### TEXTE DE L'EXERCICE
□ □ □ □ □
L’Union européenne, fait à multiples facettes

, par Jean-Louis Hanff

L'Union européenne, fait à multiples facettes
Tombe de Robert SCHUMAN, l’un des Pères fondateurs de l’Union européenne, est décédé le 4 septembre 1963. Source : Parlement européen

Si l’on peut naturellement s’interroger sur l’Europe que nous souhaitons, il est nécessaire de réconcilier son histoire avec son avenir, d’oser orienter notre destinée commune en filiation de ce qui nous a rassemblé et nous rassemble encore aujourd’hui. Il est temps, plus que jamais, de réenchanter l’Europe !

Actuellement, le mot « Europe », s’il est cher à la majorité d’entre nous, recouvre des significations diverses. Qu’on soit de « gauche » ou de « droite », « fédéraliste », « europhile » ou « eurosceptique », chacun se dit néanmoins attaché à une certaine idée de l’Europe. Pour alimenter cette réflexion, Sébastien Maillard, directeur de l’institut Jacques Delors, distingue pertinemment trois Europe (1) : L’Europe civilisationnelle (l’Europe solide), l’Europe institutionnelle (l’Europe liquide) et l’Europe de projet (l’Europe gazeuse).
□ □ □ □ □
Dans le texte sur l'Union européenne, reprenez le passage de « L’Union européenne, fait » à « de réenchanter l’Europe ! » en changeant « destinée » en « trajectoire ». Les lignes qui suivent ne jouent aucun rôle ici.
□ □ □ □ □
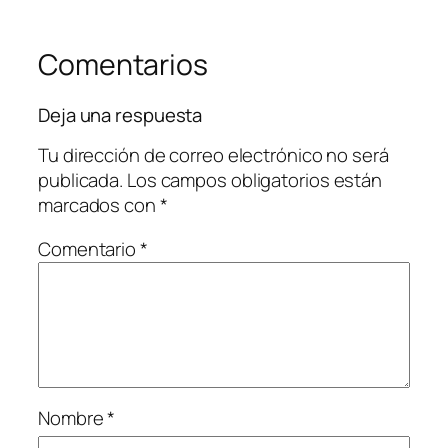
Comentarios
Deja una respuesta
Tu dirección de correo electrónico no será
publicada.
Los campos obligatorios están
marcados con
*
Comentario
*
Nombre
*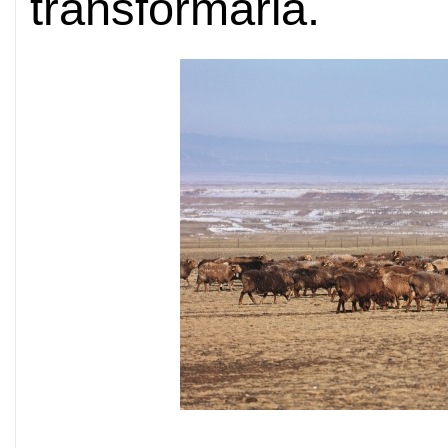
transformarla.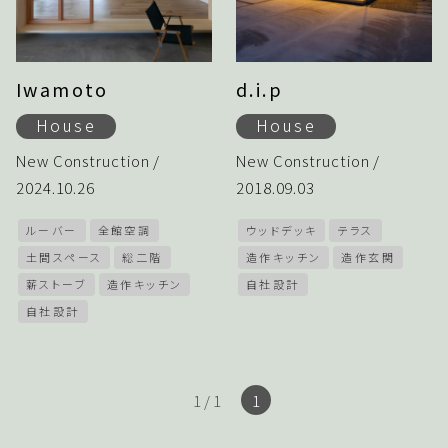
Iwamoto
d.i.p
House
House
New Construction /
New Construction /
2024.10.26
2018.09.03
ルーバー
全館空調
ウッドデッキ
テラス
土間スペース
総二階
造作キッチン
造作玄関
薪ストーブ
造作キッチン
自社設計
自社設計
1 / 1
1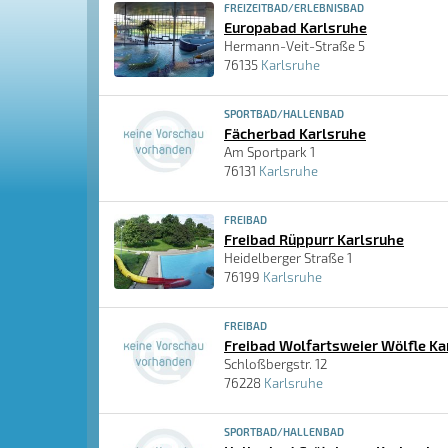
FREIZEITBAD/ERLEBNISBAD
Europabad Karlsruhe
Hermann-Veit-Straße 5
76135
Karlsruhe
SPORTBAD/HALLENBAD
Fächerbad Karlsruhe
Am Sportpark 1
76131
Karlsruhe
FREIBAD
Freibad Rüppurr Karlsruhe
Heidelberger Straße 1
76199
Karlsruhe
FREIBAD
Freibad Wolfartsweier Wölfle Ka
Schloßbergstr. 12
76228
Karlsruhe
SPORTBAD/HALLENBAD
□ □ □ □ □
### RÉSULTAT ATTENDU
L’Union européenne, fait à multiples facettes

, par Jean-Louis Hanff

L'Union européenne, fait à multiples facettes
Tombe de Robert SCHUMAN, l’un des Pères fondateurs de l’Union européenne, est décédé le 4 septembre 1963. Source : Parlement européen

Si l’on peut naturellement s’interroger sur l’Europe que nous souhaitons, il est nécessaire de réconcilier son histoire avec son avenir, d’oser orienter notre trajectoire commune en filiation de ce qui nous a rassemblé et nous rassemble encore aujourd’hui. Il est temps, plus que jamais, de réenchanter l’Europe !